Fethullah Gülen’i bekleyen büyük tehlike

Fethullah Gülen’i bekleyen büyük tehlike

Akşam yazarı Emin Pazarcı, hakaret iddiasıyla yüzlerce dava açan Fethullah Gülen'i bekleyen en büyük tehlikeyi yazdı.

Fethullah Gülen, TCK’nın 267. Maddesi uyarınca “iftira” suçlaması ile mahkeme karşısına tehlikesiyle karşı karşıya.

Akşam gazetesi yazarı Emin Pazarcı, Fethullah Gülen'in suç duyurusuyla açılan davalarda hakkında takipsizlik kararı verilenlerin karşı suç duyurusunda bulunabileceğini yazdı.

Gülen'i hedef alan yazılara açılan davalarda gözden kaçan bir ayrıntıyı kaleme alan yazar, TCK'nin 267. Maddesi’nin birinci fıkrasını bugünkü köşesine taşıdı:

“Yetkili makamlara ihbar veya şikâyette bulunarak ya da basın ve yayın yoluyla, işlemediğini bildiği halde, hakkında soruşturma veya kovuşturma başlatılmasını ya da idari bir yaptırım uygulanmasını sağlamak için bir kimseye hukuka aykırı bir fiil isnat eden kişi, bir yıldan dört yıla kadar hapis cezası ile cezalandırılır.” 

BİRİLERİNİ SUÇLARKEN KILI KIRK YARMALARI LAZIM

Söz konusu maddeyi hatırlattıktan sonra davalarla ilgili takipsizlik kararı verildiğine dikkat çeken Pazarcı, yazısını böyle tamamlıyor:

"Üstelik, bizim mevzuatımızda bir savcının dava açması için şüphelinin ifadesini almasına da gerek yok. İlle de şüpheliye ulaşılması şart değil.

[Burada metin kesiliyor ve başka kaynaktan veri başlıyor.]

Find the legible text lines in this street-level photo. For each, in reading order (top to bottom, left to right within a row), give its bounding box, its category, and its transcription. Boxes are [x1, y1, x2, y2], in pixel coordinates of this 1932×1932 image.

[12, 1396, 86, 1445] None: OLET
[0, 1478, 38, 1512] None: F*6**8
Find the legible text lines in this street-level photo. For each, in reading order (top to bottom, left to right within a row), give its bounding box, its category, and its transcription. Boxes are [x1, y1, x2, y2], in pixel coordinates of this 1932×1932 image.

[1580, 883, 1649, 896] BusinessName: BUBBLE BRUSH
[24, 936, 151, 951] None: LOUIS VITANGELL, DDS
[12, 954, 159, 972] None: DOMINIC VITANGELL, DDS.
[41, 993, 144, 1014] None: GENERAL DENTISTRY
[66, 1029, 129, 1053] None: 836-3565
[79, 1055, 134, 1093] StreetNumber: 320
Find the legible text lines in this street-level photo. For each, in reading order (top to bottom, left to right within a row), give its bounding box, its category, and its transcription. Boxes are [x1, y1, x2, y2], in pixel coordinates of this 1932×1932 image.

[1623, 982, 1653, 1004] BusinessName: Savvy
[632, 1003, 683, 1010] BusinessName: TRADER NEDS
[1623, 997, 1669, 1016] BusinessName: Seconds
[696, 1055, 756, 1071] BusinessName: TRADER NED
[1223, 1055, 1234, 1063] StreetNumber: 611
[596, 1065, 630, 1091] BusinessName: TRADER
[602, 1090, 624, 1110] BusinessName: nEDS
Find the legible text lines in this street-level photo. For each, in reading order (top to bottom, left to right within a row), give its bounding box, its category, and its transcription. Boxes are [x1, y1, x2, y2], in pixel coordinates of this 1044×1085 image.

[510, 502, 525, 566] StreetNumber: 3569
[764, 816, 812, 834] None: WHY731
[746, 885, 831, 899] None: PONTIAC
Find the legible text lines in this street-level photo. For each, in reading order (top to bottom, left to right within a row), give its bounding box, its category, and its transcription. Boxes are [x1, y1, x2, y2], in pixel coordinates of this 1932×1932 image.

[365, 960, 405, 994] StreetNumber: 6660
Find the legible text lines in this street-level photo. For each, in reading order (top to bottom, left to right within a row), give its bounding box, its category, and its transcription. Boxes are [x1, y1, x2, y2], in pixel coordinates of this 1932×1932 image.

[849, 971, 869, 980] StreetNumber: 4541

Savcı delillere bakar, yeterli şüphe varsa davasını açar.
Mahkeme safhasına gelince…
Elbette bir kişiye ceza verilebilmesi için savunma şart. Ancak, o kişinin yurt dışında olması, savunmasının alınamayacağı anlamına da gelmez. Adli Yardımlaşma çerçevesinde Adalet Bakanlığı ve Dışişleri Bakanlığı vasıtası ile ilgili ülkeye yazı yazılır. Şüphelinin ifadesinin alınması istenir.
Mahkeme ifade gelirse değerlendirir.
İfade gelmezse doğal olarak bekler. Ancak bu defa ifadesi alınamayan kişiye bulunduğu ülke tarafından “koruma zırhı” sağlandığı değerlendirmeleri yapılır ki!.. Bu durum, suçlanan kişi için daha büyük bir sıkıntı!
Demem o ki…
Fethullah Gülen’in avukatlarının birilerini suçlarken kılı kırk yarmaları lazım. Aksi halde neler olabileceği ortada. İşin sonunda TCK’nın 267. Maddesi uyarınca “iftira” suçlaması ile mahkeme karşısına çıkmak da var.
Çünkü, bizim mevzuatımız çok açık ve bunun örnekleri de ortada duruyor."